Task statement
How many lines in the records below contain "height"? Answer with the number alone.
(Data provided)
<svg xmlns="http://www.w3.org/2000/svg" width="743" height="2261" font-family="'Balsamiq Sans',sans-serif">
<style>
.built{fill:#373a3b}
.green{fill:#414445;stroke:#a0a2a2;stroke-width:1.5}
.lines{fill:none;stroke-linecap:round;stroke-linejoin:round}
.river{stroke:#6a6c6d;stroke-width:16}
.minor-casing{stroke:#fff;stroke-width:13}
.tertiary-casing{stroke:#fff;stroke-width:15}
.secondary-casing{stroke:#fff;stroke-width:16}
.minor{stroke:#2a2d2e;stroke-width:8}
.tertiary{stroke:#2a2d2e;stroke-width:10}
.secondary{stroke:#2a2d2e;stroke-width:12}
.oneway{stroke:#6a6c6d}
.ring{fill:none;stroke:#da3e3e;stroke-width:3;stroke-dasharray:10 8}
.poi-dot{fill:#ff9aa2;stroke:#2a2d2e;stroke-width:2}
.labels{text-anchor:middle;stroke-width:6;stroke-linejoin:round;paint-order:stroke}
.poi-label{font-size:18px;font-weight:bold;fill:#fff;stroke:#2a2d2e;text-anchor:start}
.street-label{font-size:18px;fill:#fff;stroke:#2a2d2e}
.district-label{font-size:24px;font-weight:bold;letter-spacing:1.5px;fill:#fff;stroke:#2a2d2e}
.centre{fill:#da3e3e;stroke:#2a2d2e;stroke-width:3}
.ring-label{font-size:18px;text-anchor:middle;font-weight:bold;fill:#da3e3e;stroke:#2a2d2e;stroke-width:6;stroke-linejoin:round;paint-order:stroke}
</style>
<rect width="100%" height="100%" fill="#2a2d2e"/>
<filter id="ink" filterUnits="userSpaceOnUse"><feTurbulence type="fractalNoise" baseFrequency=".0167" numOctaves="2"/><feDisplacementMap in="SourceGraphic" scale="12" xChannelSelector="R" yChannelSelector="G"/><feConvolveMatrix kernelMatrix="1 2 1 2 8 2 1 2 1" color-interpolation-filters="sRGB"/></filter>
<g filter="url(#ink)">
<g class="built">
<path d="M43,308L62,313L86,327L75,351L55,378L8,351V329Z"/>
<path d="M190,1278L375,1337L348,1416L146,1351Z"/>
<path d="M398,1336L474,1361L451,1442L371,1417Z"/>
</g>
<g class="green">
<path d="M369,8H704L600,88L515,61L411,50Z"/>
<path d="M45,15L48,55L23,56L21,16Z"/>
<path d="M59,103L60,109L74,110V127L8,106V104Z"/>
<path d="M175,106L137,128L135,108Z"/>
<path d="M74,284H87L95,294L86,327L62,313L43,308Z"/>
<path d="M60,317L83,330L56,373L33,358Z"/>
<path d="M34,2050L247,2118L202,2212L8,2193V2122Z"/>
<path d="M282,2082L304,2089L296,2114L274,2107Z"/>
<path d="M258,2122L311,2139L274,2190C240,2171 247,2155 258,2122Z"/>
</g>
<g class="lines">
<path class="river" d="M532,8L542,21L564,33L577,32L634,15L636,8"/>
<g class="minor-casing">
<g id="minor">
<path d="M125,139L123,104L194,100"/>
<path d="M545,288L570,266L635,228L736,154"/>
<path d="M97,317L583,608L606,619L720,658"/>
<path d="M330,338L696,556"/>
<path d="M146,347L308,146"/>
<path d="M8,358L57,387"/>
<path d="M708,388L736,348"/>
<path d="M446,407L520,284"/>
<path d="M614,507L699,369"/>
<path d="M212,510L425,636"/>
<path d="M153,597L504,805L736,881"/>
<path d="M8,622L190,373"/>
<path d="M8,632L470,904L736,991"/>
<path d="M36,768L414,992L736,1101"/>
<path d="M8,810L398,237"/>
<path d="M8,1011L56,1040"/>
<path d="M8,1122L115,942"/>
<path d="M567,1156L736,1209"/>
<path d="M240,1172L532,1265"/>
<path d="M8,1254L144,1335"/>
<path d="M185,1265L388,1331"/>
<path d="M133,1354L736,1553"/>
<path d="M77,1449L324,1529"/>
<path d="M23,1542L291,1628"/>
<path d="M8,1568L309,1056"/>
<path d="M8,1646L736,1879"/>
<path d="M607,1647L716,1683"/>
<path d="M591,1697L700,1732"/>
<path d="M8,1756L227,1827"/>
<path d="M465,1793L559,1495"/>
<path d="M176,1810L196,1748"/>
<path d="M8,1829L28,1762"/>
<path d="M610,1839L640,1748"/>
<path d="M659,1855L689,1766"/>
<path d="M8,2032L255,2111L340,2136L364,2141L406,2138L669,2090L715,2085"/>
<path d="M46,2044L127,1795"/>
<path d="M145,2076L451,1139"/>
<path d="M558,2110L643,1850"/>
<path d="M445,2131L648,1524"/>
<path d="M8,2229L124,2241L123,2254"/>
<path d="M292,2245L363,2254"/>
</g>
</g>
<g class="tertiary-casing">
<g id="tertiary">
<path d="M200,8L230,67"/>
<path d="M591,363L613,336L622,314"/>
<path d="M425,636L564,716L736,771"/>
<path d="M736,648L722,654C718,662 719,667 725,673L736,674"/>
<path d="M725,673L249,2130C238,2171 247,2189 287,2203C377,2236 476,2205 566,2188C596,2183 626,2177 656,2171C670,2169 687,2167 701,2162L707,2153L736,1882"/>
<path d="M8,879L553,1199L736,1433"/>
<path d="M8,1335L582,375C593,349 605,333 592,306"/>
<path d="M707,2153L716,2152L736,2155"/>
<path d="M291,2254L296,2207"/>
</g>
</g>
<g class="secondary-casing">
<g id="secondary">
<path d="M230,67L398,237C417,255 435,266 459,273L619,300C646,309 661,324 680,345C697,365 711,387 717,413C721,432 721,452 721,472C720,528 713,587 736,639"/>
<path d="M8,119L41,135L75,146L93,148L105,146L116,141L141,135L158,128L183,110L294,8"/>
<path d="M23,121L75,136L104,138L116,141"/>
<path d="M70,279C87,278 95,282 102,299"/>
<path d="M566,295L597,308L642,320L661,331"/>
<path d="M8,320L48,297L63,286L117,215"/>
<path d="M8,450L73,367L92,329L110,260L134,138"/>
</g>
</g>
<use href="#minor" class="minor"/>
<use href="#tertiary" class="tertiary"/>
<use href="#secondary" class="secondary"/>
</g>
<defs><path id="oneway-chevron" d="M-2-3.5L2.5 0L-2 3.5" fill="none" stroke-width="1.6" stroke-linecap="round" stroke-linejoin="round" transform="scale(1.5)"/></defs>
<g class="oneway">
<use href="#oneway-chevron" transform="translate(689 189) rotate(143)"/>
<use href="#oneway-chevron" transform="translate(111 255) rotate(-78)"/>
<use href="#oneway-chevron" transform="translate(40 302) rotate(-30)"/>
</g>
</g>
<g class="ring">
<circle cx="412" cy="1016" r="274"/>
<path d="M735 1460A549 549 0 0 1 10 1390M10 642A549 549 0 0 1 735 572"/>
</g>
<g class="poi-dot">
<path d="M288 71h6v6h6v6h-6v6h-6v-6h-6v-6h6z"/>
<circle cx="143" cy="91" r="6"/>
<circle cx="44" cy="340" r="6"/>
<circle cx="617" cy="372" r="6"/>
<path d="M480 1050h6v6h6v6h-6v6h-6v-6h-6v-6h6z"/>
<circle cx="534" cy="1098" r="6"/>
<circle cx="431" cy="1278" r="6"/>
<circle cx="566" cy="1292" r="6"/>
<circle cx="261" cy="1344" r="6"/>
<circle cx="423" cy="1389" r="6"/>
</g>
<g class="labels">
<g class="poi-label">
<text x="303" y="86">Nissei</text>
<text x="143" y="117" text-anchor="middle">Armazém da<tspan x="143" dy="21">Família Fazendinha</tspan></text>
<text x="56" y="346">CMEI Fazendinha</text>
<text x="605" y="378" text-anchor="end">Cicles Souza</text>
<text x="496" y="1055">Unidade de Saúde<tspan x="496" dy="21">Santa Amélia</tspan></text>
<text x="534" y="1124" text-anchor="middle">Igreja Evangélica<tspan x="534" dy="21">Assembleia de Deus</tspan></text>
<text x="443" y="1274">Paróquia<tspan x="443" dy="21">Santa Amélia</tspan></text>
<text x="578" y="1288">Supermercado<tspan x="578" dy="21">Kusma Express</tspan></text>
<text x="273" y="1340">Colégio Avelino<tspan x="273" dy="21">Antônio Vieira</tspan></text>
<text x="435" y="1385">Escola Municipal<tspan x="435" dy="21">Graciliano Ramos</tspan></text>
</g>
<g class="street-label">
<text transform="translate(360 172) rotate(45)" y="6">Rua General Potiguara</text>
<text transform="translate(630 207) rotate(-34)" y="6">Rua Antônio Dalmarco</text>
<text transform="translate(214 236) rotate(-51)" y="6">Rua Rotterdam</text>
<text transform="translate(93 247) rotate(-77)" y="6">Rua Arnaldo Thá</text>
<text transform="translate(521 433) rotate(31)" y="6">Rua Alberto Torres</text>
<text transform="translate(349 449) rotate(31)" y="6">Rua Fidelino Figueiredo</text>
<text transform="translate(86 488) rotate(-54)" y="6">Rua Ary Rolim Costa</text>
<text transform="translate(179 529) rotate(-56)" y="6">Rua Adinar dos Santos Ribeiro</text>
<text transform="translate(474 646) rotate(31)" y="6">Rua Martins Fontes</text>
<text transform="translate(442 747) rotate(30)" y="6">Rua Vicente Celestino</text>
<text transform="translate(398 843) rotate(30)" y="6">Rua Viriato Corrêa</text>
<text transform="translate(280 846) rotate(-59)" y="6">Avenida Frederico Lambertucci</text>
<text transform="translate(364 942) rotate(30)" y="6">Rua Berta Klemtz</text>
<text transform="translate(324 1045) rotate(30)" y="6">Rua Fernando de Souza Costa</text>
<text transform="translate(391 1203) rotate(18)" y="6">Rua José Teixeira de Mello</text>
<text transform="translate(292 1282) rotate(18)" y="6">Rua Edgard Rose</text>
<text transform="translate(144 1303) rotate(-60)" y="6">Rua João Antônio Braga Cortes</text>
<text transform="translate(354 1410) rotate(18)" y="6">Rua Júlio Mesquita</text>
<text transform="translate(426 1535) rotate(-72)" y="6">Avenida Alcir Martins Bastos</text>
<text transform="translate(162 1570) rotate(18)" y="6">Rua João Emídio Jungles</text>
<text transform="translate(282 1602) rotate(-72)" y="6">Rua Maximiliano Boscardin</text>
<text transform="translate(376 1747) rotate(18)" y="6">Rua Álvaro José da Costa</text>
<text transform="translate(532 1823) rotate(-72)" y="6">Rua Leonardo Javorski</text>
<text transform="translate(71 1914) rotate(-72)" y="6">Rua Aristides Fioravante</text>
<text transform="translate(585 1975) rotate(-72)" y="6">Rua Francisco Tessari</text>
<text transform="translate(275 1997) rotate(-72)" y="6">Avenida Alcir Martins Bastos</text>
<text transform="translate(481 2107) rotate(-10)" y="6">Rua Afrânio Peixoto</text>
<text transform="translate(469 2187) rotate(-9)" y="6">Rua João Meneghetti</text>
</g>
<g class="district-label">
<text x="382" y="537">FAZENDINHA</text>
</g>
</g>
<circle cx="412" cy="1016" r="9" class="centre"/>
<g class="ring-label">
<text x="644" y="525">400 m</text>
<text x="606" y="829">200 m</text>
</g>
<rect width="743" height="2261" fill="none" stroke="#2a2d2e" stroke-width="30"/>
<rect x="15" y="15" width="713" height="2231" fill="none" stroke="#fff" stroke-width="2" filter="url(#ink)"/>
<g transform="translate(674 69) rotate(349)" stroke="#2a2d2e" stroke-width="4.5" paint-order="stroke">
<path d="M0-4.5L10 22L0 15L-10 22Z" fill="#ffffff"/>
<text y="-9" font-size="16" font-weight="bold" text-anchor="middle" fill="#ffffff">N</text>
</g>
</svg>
(End Data provided)
Written solution
4